AHA-ACC-ASCVD, a model for predicting risk of cardiovascular events, had poor calibration in MESA, a multicenter prospective community-based epidemiologic study in a sex-balanced and multiethnic cohort. The model’s overestimation of atherosclerotic cardiovascular disease risk may be explained by differences in salt and trans fat intakes for participants in AHA-ACC-ASCVD’s decades-old development data versus MESA’s modern cohort data.

Difference in data collection techniques

Family history

Ankerst et al. [17]

PCPTRC, a model predicting risk of prostate cancer, had poor calibration for patients in both the North American and European cohorts of the Prostate Biopsy Collaborative Group (PCBG). The PCPTRC model’s underestimation of risk may be because it was built on a screening trial in which family history was a required data element for all participants. In contrast, the PCBG model, which was well-calibrated for both cohorts, was developed using data from clinical records. Clinical records might only include family history of a disease if it was more aggressive (e.g., cancer in a family member might only be noted if it led to death). This difference in family history collection would lead to different odds ratios for family history and thus differences in predicted risk.

Difference in clinical application of the model

Case mix, patient demographics, model setting

Ashburner et al. [21]

CHARGE-AF, a model predicting atrial fibrillation (AF) risk, had poor calibration for participants in a medical record-based study in a tertiary hospital. The model’s underestimation of atrial fibrillation risk can be explained by the fact it was developed in a community setting—with lower incidence of AF—and applied in an academic setting—a population with higher underlying risk of developing AF.

Das et al. [22]

A model for predicting 30-day mortality in patients with acute myocardial infarction was trained and externally validated on patients enrolled in a randomized controlled trial. When this model was deployed on a community-based cohort, risk was underestimated. This was attributed to differences in patient demographics. Compared to the general population, patients in cardiovascular RCTs tend to be younger, male, undergo more revascularization, and have fewer comorbid conditions.

Steyerberg et al. [23]

A model predicting indolent prostate cancer that was developed on a cohort in a clinical setting underestimated risks of indolent cancer for a cohort in a screening setting. Patients presenting clinically generally do so for some reason, and therefore have a higher risk of more aggressive disease.

Difference in nomenclature

Definitions, medical coding/billing

Rauh et al. [14]

A model predicting 7-year risk for chronic cardiometabolic diseases had poor calibration for participants in AusDiab, a population-based cross-sectional study. The model overestimated disease rates as its development data defined cardiovascular disease differently from the AusDiab study.

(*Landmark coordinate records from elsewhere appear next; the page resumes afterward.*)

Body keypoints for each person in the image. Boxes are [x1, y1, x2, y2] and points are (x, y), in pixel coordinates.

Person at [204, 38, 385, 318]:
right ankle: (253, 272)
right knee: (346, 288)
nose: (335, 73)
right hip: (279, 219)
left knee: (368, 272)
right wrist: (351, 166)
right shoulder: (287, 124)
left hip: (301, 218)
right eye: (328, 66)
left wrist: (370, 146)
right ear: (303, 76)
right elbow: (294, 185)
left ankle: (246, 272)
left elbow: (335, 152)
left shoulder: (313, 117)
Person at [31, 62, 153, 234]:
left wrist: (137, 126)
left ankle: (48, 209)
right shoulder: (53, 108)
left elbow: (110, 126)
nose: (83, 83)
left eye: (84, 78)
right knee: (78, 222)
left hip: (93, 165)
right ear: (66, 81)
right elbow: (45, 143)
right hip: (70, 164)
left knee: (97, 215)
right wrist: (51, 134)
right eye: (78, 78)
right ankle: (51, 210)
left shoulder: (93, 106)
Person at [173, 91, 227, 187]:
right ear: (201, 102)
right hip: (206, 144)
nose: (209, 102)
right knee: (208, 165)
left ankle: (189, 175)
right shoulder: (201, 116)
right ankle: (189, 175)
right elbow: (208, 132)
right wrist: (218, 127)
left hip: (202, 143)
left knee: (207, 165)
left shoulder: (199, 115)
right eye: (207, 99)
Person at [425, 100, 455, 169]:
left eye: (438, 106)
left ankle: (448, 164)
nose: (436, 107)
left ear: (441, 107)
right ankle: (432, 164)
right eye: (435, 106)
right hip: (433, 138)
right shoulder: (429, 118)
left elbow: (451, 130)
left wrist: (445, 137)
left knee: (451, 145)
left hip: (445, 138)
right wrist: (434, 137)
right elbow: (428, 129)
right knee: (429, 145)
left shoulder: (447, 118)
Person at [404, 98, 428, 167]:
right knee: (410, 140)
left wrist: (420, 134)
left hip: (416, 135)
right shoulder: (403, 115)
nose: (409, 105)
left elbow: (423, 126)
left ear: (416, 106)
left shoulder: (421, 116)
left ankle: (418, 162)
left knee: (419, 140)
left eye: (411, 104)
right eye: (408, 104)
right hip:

Difference in predictor and outcome relationships

Age, BMI, cholesterol, dementia

Licher et al. [24]

Two models to predict dementia were found to underestimate low risks and overestimate high risks during external validation, even after recalibration by refitting the intercept. The miscalibration was attributed to the original model’s development on a younger cohort compared to the validation cohort, critical because associations between dementia and predictors such as BMI and cholesterol varied by age.